Activity: For the string "mais", work out how many lines of the data contain it and give that number with nothing added.

Supplied records:
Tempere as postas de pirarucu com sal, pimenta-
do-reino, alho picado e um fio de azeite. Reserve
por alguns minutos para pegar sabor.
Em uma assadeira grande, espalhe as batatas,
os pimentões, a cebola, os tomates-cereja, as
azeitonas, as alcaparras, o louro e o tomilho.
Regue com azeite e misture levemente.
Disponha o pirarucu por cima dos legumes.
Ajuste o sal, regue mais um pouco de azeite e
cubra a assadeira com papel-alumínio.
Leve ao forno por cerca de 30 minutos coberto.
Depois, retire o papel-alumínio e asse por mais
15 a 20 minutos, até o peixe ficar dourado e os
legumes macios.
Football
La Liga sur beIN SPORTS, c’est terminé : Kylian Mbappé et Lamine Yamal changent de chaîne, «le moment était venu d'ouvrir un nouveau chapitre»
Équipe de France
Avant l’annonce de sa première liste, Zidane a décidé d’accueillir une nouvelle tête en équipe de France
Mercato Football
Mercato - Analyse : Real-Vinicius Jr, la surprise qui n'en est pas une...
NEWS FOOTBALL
...
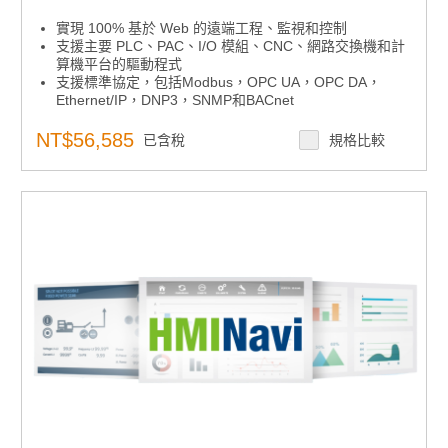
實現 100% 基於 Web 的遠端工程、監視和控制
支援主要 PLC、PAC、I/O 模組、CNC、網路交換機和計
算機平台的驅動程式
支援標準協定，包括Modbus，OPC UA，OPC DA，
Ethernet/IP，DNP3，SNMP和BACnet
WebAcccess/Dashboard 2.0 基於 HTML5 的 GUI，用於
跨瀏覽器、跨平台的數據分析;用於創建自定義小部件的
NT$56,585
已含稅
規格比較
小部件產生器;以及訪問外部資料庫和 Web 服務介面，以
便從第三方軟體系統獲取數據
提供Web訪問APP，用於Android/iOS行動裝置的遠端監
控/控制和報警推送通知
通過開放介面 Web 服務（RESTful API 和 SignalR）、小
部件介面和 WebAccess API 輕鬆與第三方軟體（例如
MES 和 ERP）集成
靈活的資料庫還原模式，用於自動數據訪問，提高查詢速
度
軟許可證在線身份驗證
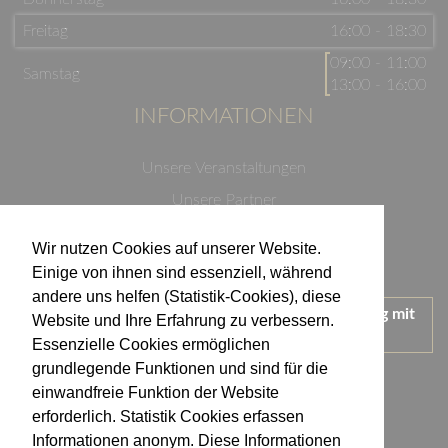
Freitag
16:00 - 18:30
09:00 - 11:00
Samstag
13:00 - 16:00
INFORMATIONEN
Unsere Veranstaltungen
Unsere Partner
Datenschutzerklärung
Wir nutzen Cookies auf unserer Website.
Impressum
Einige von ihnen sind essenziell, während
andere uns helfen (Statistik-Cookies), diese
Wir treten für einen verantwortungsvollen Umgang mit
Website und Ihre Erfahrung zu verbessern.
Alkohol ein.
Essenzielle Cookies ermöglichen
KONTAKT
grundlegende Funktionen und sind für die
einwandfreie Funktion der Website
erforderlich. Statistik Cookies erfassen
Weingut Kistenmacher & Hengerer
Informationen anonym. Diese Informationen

Solution to the problem: 2